Edit: In practice, the issue can be worked around by adjusting the Nmap settings inside OpenVAS, but that’s not really a proper solution. With enough budget you can simply get better firewalls, and if budget is limited, both OPNsense and pfSense can be run on inexpensive x86 hardware.
Eero
@Eero This is not my point 
What i have summarized is how the info was given step-wise / split in multiple posts in this thread after an answer was given, this is what i wanted to point out.
So something which had been initially only described as “network equipment detected tcp-syn traffic” got latern turned into a “scanning “drops” network equipment” which are two completely different things with different origin and which requires different answers.
Not all of us are professionals when it comes to vulnerability scanning, and I’m not sure that breaking the issue down any further would improve the situation. In my view, the problem has now been explained clearly enough, and as far as I’m concerned, the entire topic can be closed.
Eero
Yes, all what i’m pointing out is that providing a clear and descriptive initial question would prevent forwards and backwards like seen previously if some of the info (already known to the OP) is not immediately provided.

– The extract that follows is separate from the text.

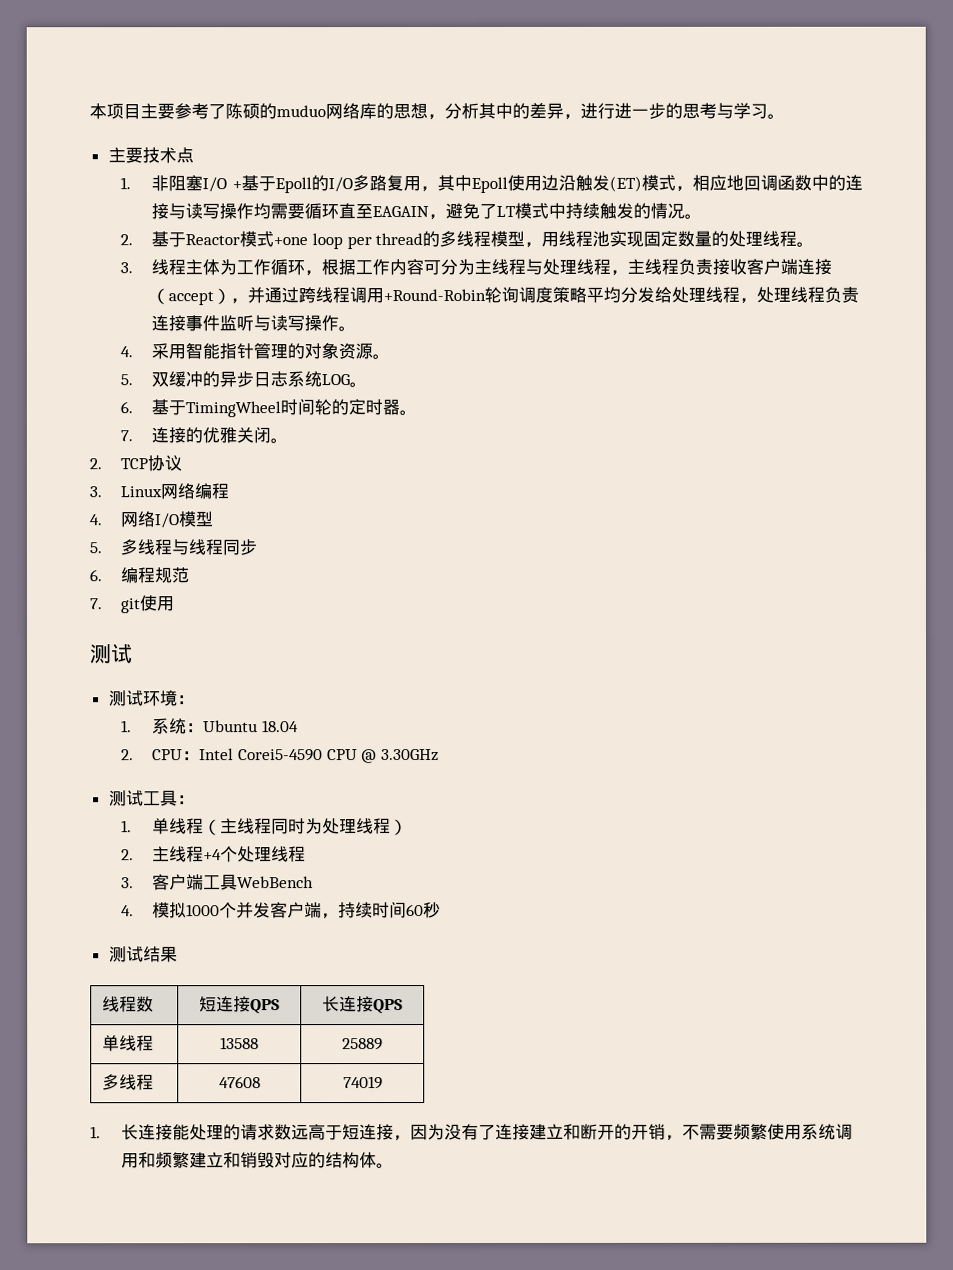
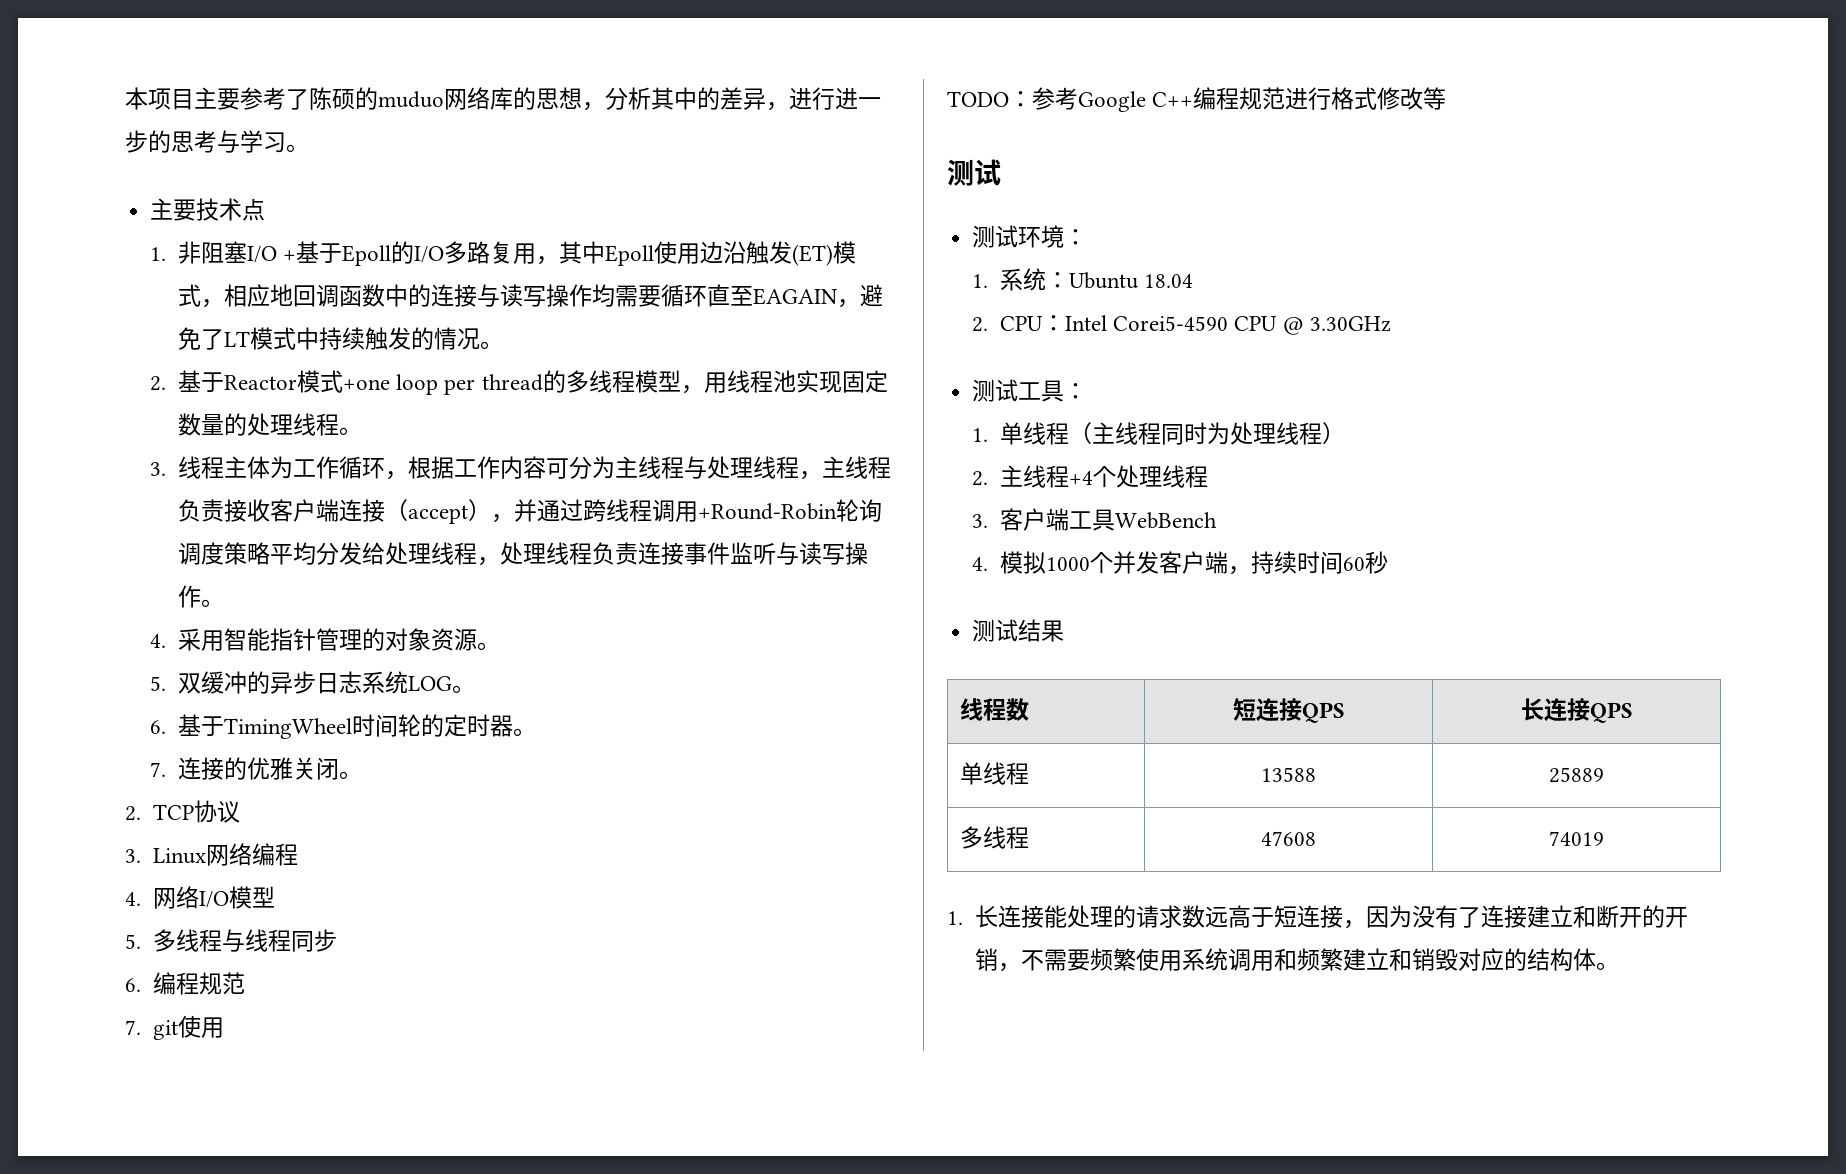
(175, 604) none -> [947,87,1447,112] // TODO：参考Google C++编程规范进行格式修改等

“Free support — you get exactly what you pay for.
And on that note, I’m cracking open a beer.”
Eero
I apologize for the fact that the question was not provided in a sufficiently detailed form. Anyway, I got a lot of answers.
P.S. It’s a little unclear to me how the topic of discussing a possible technical problem turned into a discussion of an “inaccurate description.” As far as I understand, the essence of the discussion lies in the consistent disclosure of the problem.
P.P.S. @Euro thanks for your answers too. They helped me realize that the answer to the question was hidden much deeper than I had imagined.